Este carácter de intervención política y de confusión de géneros y fronteras narrativas es lo que cierra el paso del fascinante cine de no ficción expandido por un medio de consenso como es la televisión. Incluso en el cine puede pensarse que un documental debe ser objetivo, ignorando que la práctica creció en los años 30 como una forma de propaganda . Pero ahí está el caso de Michael Moore, el más comercial de los documentalistas: su panfleto contra Bush «Fahrenheit 9/11» sigue ocupando el primer lugar en la taquilla de la historia del género, por encima de retratos de cantantes pop (Justin Bieber, Michael Jackson, Amy Winehouse) y sinfonías pastorales de pinguinos, aves y chimpancés, emanaciones de zoofilia televisiva que se extienden a la gran pantalla. Moore no está solo en el podio de los más taquilleros: su colega, su contrario, Dinesh D’Souza ha subido bien alto con sus cartas de odio a Obama y al progresismo que en su opinión está a punto de hacer desaparecer a América. En otro ejemplo de intervención cronometrada de cara a las elecciones estrena en julio « Hillary’s America »¸ en donde afirma que el partido de la Clinton es el de la segregación, el Klu Klux Klan, el internamiento de japoneses en la guerra mundial…
El documental ha sido, históricamente, una forma de solidarismo internacional de izquierdas : cineastas como Joris Ivens o el propio Chris Marker acudían a los puntos calientes de la guerra fría para tomar partido; «have camera, will travel» podría ser el eslogan de esta figura del documentalista viajero. Fernando León , que acaba de presentar en campaña su crónica del 15-M y la formación de Podemos , también ensayó este registro viajero en « Caminantes », su película sobre Chiapas y el subcomandante Marcos . Pero, ¿qué ocurre cuando el conflicto que se visita no goza de ese tipo de consenso?

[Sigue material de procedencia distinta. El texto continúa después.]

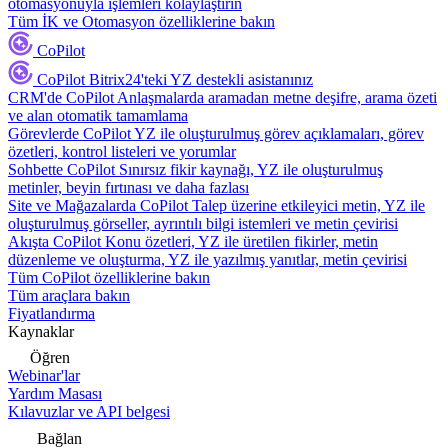
otomasyonuyla işlemleri kolaylaştırın
Tüm İK ve Otomasyon özelliklerine bakın
CoPilot
CoPilot
Bitrix24'teki YZ destekli asistanınız
CRM'de CoPilot
Anlaşmalarda aramadan metne deşifre, arama özeti
ve alan otomatik tamamlama
Görevlerde CoPilot
YZ ile oluşturulmuş görev açıklamaları, görev
özetleri, kontrol listeleri ve yorumlar
Sohbette CoPilot
Sınırsız fikir kaynağı, YZ ile oluşturulmuş
metinler, beyin fırtınası ve daha fazlası
Site ve Mağazalarda CoPilot
Talep üzerine etkileyici metin, YZ ile
oluşturulmuş görseller, ayrıntılı bilgi istemleri ve metin çevirisi
Akışta CoPilot
Konu özetleri, YZ ile üretilen fikirler, metin
düzenleme ve oluşturma, YZ ile yazılmış yanıtlar, metin çevirisi
Tüm CoPilot özelliklerine bakın
Tüm araçlara bakın
Fiyatlandırma
Kaynaklar
Öğren
Webinar'lar
Yardım Masası
Kılavuzlar ve API belgesi
Bağlan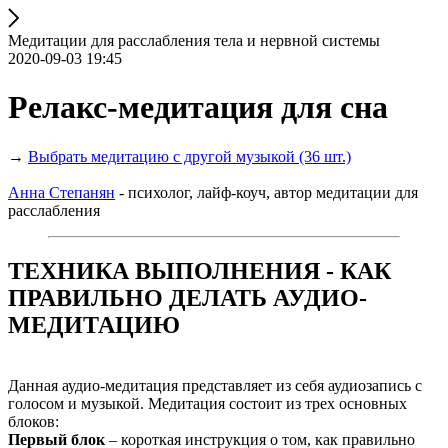
Медитации для расслабления тела и нервной системы
2020-09-03 19:45
Релакс-медитация для сна
→
Выбрать медитацию с другой музыкой (36 шт.)
Анна Степанян
- психолог, лайф-коуч, автор медитации для
расслабления
ТЕХНИКА ВЫПОЛНЕНИЯ - КАК
ПРАВИЛЬНО ДЕЛАТЬ АУДИО-
МЕДИТАЦИЮ
Данная аудио-медитация представляет из себя аудиозапись с
голосом и музыкой. Медитация состоит из трех основных
блоков:
Первый блок
– короткая инструкция о том, как правильно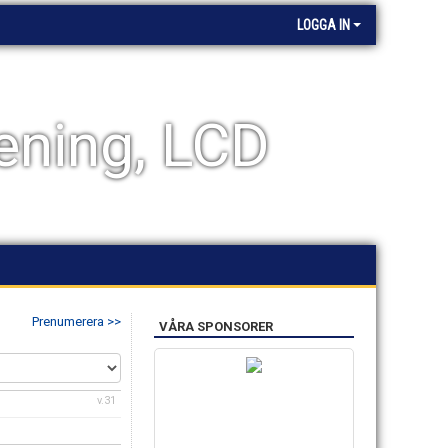
LOGGA IN
ening, LCD
Prenumerera >>
VÅRA SPONSORER
v.31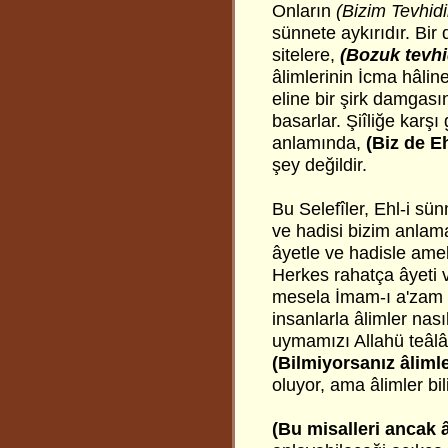
Onların
(Bizim Tevhid
sünnete aykırıdır. Bir
sitelere,
(Bozuk tevhi
âlimlerinin İcma hâline
eline bir şirk damgası
basarlar. Şiîliğe karşı 
anlamında,
(Biz de E
şey değildir.
Bu Selefîler, Ehl-i sü
ve hadisi bizim anlam
âyetle ve hadisle ame
Herkes rahatça âyeti 
mesela İmam-ı a'zam 
insanlarla âlimler nas
uymamızı Allahü teâlâ
(Bilmiyorsanız âliml
oluyor, ama âlimler bil
(Bu misalleri ancak â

En « El ejército perdido de la CIA » David Beriain resucita un trauma olvidado, el de los grupos paramilitares de la tribu hmong entrenados por la CIA para frenar el comunismo del Vietcong y abandonados a su suerte en 1975 cuando acaba la guerra de Vietnam. Beriain se interna en la jungla de Laos en su busca: quedan apenas un centenar vivos de los 50.000 que eran y se enfrentan al exterminio pero su tragedia parece mediatizada por el hecho de que la agencia americana les colocó en el lado equivocado . En similar tesitura se vio Werner Herzog al rodar « La balada del pequeño soldado »: la simpatía que demostraba sentir por los indios misquitos le convirtió –según los comisarios– en un lacayo de la CIA que había financiado a la Contra antisandinista empleando los servicios de dicha tribu. Beriain tiene un estilo un tanto efectista, un diseño sonoro intrusivo y, como Moore o el propio Herzog, una presencia excesiva en su documental ; en general busca una narración compacta, como la de la ficción, siendo este síndrome uno de los más alarmantes del reportaje contemporáneo. Pero su discutible dispositivo queda plenamente justificado en la secuencia, un dilatado clímax realmente, en la que le vemos reunirse en la jungla con el puñado de hmong supervivientes: esos primeros planos que nos interpelan, esos niños que sujetan rifles más grandes que ellos , como los pequeños soldados de Herzog, nos recuerdan que el documental le lleva siempre una vuelta de ventaja a la recreación ficticia.